The germ of the idea for the novel came from the time when he walked every day through the streets of Paris on the way to work at the Bibliothèque Nationale. He passed the building where Stendhal lived and wrote Le Rouge et le Noir. Eugene imagined Stendhal coming back in the present day and finding no friends left, nothing, no black, no red, and he tried to imagine the melancholy he would feel. This was the beginning of his novel The Aviator.

Eugene says there are two types of history – the ‘big history’ of countries and nations, and personal history. ‘Big history’ is only a small part of the personal history of a man or woman. What a person remembers is individual to him or her – they might remember the sound of rain – as now, falling on the marquee roof – the little events which are written only in people’s hearts. It is our happy – or unhappy – days which make up our consciousness. And he says, ‘to use Lermontov’s expression – I have no great interest in history, my interest lies in the history of the soul’ that is, personal history.
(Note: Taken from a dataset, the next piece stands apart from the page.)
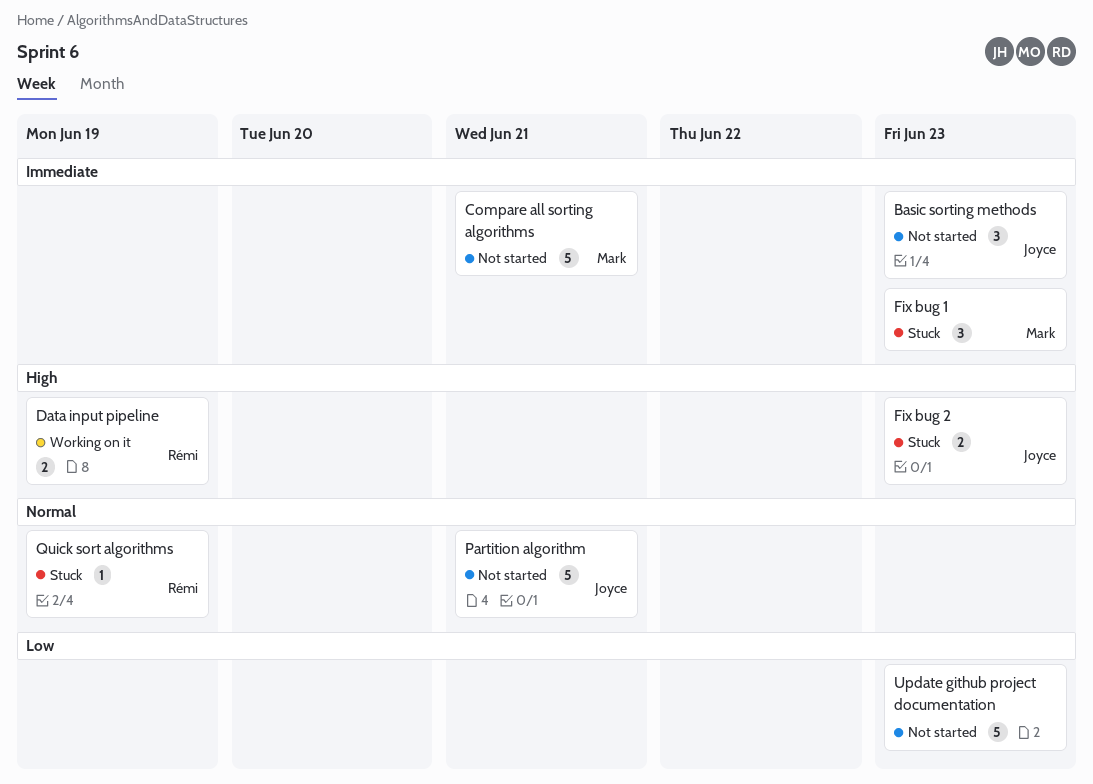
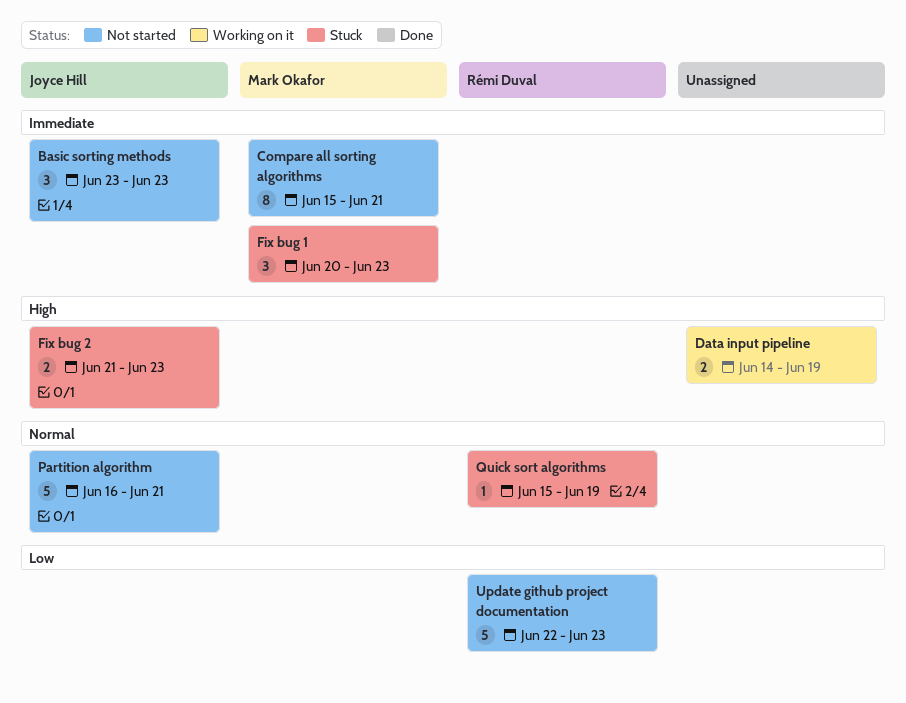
Compare all sorting algorithms, estimate: 5 -> 8
Data input pipeline, owner: Rémi Duval -> none
Update github project documentation, owner: none -> Rémi Duval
Continuing with the theme of the personal in literature rather than the epics of great world events he gives an example from Nabokov, who said that if you want to understand Gogol’s writing don’t expect to learn about history, but you will learn about his personal demons. And he says it is the same for him, that in his writing, he is trying to solve his personal problems in a public way!

When someone in the audience asks how reliable are the memories of Platonov (the protagonist in The Aviator) Eugene replies that memories are not always 100% reliable, whether of characters or living people. ‘As a historian I would say we have to deal mostly with our notion of real events’. In other words ‘actual real events’ are slippery and subject to human interpretation, colouring, angle, geography, climate, source of information. ‘Sadly’ he says ‘Newspapers try to change our ideas about nations and events.’ And while he has ‘no political views’ what is happening in the world right now could be described as ‘the war of the words’. There is so much propaganda and millions believe in this propaganda which makes things very difficult. At no other time he says, has the world been ‘so deformed by words’.

An expert in medieval Russian literature and folklore, Eugene is well versed in the positive power of language and stories. The main theme of The Aviator he says is loss, but it is also about the retrieval of stories, of bringing back together the pieces of the past.